- Patrick Young
Summary
The worst kept secret in exchange mergers, a NASDAQ ICE bid for NYSE Euronext has finally been announced on April Fool’s Day. This may be an unfortunate choice of date for a deal without many clear merits.
Analysis
That the NYSE Euronext deal has been launched on April Fool’s Day may yet make an amusing footnote in exchange history. While the current proposal from Deutsche Boerse has a credible business case behind it, the rationale for this bid is, at best, somewhat contradictory.
If it succeeds, InterContinental Exchange will garner the most significant assets: the LIFFE futures exchange and related derivatives business units.

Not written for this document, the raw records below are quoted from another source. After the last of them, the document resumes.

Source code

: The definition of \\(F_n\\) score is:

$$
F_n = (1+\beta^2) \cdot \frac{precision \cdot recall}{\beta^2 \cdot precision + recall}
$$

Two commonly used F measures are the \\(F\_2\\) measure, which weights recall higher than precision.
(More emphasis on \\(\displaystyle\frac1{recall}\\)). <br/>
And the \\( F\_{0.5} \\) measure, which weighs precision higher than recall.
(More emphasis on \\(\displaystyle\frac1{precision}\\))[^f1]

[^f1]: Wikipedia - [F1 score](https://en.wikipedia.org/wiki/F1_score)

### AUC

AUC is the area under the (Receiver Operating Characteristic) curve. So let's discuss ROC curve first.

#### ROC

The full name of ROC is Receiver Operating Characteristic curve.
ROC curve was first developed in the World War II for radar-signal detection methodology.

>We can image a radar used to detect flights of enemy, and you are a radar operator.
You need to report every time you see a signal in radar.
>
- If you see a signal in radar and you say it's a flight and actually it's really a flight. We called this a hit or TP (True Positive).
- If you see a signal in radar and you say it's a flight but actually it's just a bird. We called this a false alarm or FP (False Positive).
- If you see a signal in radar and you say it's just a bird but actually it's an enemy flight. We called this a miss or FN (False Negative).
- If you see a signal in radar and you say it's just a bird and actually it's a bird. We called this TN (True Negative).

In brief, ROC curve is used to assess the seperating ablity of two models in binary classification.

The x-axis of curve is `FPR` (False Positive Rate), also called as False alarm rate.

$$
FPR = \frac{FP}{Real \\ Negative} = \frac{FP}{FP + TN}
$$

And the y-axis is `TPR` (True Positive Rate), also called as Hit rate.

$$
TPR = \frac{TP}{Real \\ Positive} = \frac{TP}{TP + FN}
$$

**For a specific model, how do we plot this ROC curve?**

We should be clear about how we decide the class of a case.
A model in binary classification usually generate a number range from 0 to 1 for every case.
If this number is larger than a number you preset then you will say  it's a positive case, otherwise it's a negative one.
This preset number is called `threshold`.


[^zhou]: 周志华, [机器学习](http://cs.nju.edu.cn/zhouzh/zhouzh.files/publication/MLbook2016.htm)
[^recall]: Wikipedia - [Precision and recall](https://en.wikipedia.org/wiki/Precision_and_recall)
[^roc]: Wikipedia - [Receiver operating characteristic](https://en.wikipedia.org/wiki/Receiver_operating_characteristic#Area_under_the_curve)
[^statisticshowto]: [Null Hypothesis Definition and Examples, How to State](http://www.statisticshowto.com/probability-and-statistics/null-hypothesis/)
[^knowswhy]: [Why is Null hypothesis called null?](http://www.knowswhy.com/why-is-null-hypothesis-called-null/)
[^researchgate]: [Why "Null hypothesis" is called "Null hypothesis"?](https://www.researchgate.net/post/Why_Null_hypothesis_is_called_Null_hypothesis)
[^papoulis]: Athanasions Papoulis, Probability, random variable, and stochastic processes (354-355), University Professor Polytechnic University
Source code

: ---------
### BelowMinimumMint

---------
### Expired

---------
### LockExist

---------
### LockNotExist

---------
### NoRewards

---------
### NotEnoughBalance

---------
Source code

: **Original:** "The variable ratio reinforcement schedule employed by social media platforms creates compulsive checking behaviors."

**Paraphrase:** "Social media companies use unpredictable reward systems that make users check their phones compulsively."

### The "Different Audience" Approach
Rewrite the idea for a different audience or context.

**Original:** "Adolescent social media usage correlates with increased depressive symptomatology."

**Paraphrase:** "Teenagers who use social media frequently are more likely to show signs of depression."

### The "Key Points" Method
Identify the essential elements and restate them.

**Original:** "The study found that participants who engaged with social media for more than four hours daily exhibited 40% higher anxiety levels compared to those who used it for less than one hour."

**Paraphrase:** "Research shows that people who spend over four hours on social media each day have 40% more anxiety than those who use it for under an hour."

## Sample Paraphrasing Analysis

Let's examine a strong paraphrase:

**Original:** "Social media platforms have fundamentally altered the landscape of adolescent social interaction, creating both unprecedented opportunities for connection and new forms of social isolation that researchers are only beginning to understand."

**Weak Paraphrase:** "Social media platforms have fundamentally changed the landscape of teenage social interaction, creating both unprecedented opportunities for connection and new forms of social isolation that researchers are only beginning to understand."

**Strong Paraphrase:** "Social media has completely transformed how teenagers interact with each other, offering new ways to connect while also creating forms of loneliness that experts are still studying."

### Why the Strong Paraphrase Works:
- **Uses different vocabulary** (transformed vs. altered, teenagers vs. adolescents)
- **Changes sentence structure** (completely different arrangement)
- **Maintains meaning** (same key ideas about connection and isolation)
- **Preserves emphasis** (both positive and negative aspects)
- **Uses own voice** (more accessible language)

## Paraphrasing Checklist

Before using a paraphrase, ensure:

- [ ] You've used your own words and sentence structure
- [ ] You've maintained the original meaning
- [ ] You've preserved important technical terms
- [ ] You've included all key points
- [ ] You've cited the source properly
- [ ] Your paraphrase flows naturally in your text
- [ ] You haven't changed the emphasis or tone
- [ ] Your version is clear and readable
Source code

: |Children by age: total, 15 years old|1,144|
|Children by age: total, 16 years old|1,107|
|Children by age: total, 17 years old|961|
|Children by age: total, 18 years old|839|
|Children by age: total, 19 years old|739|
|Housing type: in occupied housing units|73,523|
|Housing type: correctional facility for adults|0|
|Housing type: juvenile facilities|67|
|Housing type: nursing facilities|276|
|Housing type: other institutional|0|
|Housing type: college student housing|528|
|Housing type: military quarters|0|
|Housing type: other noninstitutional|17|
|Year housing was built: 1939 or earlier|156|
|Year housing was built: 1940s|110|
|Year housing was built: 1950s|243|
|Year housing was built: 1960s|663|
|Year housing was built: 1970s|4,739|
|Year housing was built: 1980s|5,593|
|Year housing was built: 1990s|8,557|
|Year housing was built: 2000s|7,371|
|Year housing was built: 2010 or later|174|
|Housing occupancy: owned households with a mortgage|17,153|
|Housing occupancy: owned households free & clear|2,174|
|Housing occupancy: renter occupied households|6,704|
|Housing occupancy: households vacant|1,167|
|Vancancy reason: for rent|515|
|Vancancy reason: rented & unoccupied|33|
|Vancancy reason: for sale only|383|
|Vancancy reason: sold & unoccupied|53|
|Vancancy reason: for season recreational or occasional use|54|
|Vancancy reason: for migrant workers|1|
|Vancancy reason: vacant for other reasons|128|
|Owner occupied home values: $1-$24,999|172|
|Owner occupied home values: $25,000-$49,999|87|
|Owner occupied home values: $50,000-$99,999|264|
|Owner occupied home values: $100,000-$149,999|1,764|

This is a fabulous franchise which would elevate ICE to the top rank of exchanges.
NASDAQ, on the other hand, seems content to plough the increasingly challenging furrow of bulking up its equities trading platforms, in particular in the ultra-competitive USA. It will gain an extra brand name in NYSE but it already has the NASDAQ name so the replication is hardly likely to benefit the bottom line.
For ICE this deal is a win win. At worst, they force Deutsche Boerse (DBAG) to pay more for NYSE – a disruptive tactic they have used before (to make CME pay more for CBOT for instance).
For NASDAQ it is really difficult to see any benefit whatsoever accruing from this deal which will merely make NASDAQ a larger dinosaur than it was already in danger of becoming.
For NYSE shareholders at least there is a prospect of a higher valuation on their shares.
Nevertheless, overall this appears to be a deeply flawed deal from the NASDAQ standpoint, based on a reactionary understanding of the exchange industry.
ICE shareholders will like it, presuming they think the bid can prevail and deliver the finest assets to Jeff Sprecher’s shrewd offices. NASDAQ shareholders ought to be concerned at the vision of management if they truly believe this is a deal that will help their future prospects.
As I have frequently remarked before “this is a derivatives world.” NASDAQ seem to be turning their back on the future with a somewhat ill-conceived, if not downright myopic, vision of the future of markets.